Multifunction Systems:
- Support dynamic reconfiguration for different operations.
- Example: TI-ACS pipeline switches between arithmetic and logic functions.
Memory Organization
- Key Metrics:
- Latency: Time between request and response.
- Decomposed into: Taccess + Ttransfer.
- Bandwidth: Number of requests satisfied per unit time.
- Formula: BW = Requests / Time.
- Memory Hierarchy:
- Design Goals:
- Maximize temporal and spatial locality.
- Minimize latency through caching.
- Levels:
Level | Size | Latency (ns) | Cost/bit |
---|
Registers | < 1KB | < 1 | $$$$ |
L1 Cache | 16–64KB | 1–5 | $$$ |
L2 Cache | 256KB–4MB | 10–20 | $$ |
Main Memory | GB-TB | 100+ | $ |
Disk Storage | TB+ | 10 ms+ | ~0 |
Cache Mapping:
- Direct Mapping:
- Simple but prone to conflicts.
- Example: Cache Block = (Memory Block) mod (Cache Size).
- Associative Mapping:
- Flexible but hardware-intensive.
- Any memory block can map to any cache block.

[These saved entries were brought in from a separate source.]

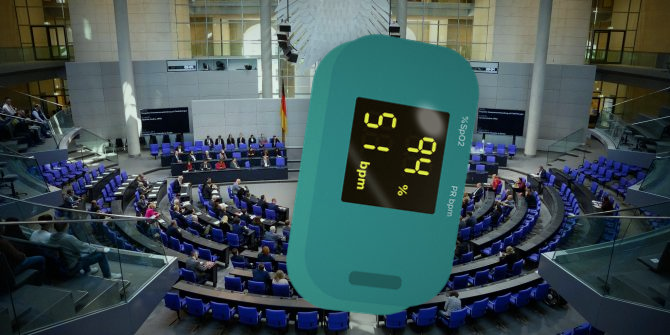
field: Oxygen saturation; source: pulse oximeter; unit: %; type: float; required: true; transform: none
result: 94 %
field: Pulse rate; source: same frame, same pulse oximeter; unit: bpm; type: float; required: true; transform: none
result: 51 bpm
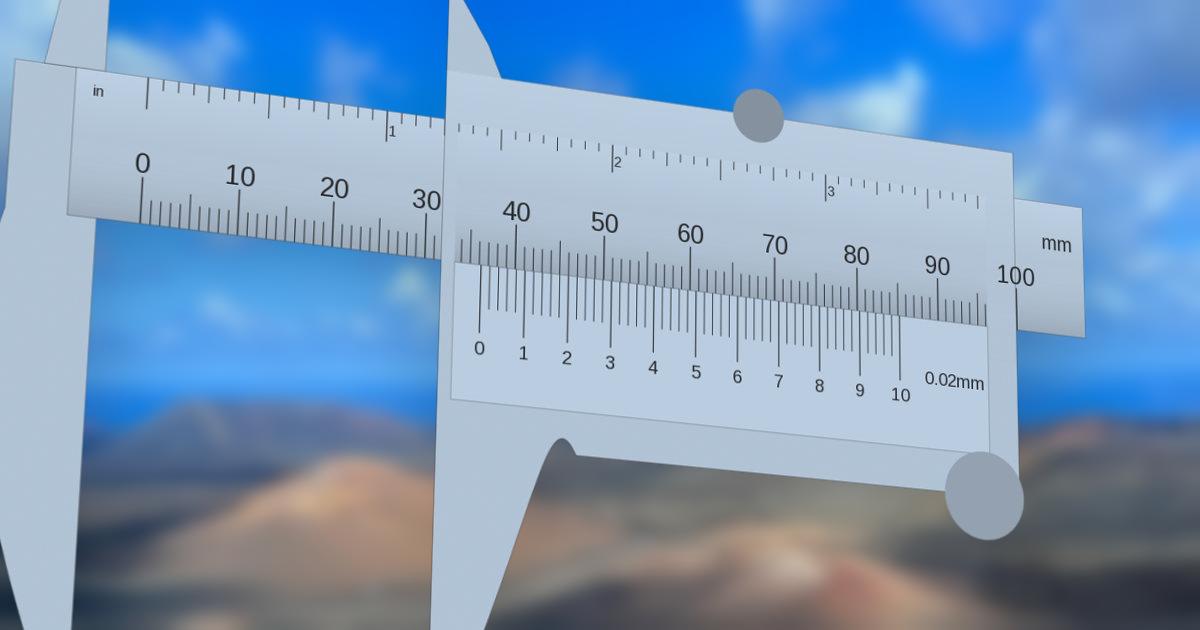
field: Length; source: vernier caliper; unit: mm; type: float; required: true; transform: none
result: 36.2 mm
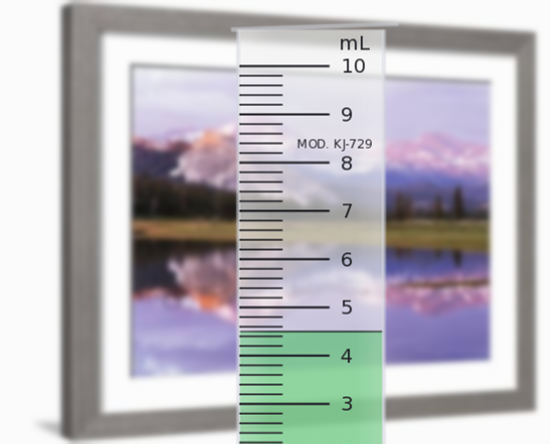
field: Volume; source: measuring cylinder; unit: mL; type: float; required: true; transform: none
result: 4.5 mL
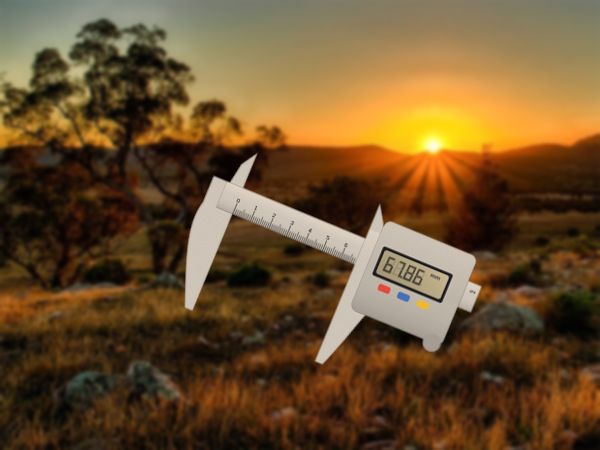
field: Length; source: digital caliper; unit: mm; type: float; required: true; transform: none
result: 67.86 mm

- Set-Associative Mapping:
- Trade-off between flexibility and simplicity.
- Memory block maps to one set, but can use any line within the set.
Superscalar Organization
- Pipeline Width: Ability to fetch and execute multiple instructions per cycle.
- Out-of-Order Execution:
- Decouples fetch, decode, and execute stages.
- Maintains program order through Reorder Buffers (ROB).
- Template:
- Instruction Fetch:
- Fetch n instructions per cycle.
- Use I-cache with aligned cache blocks.
- Instruction Decode:
- Pre-decoding for immediate operand recognition.
- Reservation Stations:
- Hold instructions until dependencies are resolved.
- Execution:
- Integer units, floating-point units, load/store units.
- Retirement:
- Commit results to registers in program order.
- Handle precise interrupts for exceptions.
Improving Performance
Maximizing Throughput
- Branch Prediction:
- Static: Fixed outcome (e.g., always taken).
- Dynamic:
- Based on history.
- 2-Bit Predictors:
- State machine: Strongly/weakly taken or not taken.
- Improves accuracy over simple prediction.
- Register Renaming:
- Solves WAW/WAR hazards.
- Allocates unique physical registers for logical names.
- Tomasulo Algorithm:
- Hardware mechanism for dynamic scheduling.
- Resolves dependencies using reservation stations and common data buses.
Reducing Access Gap
- Load/Store Bypassing:
- Directly forward results to dependent instructions.
- Memory Interleaving:
- Split memory into multiple banks to allow simultaneous access.
Case Studies
- PowerPC 620:
- Features:
- 64-bit architecture.
- Out-of-order execution with speculative branch prediction.
- 32 general-purpose and 32 floating-point registers.
- Unified L1 caches for instructions and data.
- Intel P6:
- Innovations:
- Dynamic execution (speculative and out-of-order).
- Advanced branch prediction with BTBs and 2-level predictors.
- Super pipelining with over 10 stages.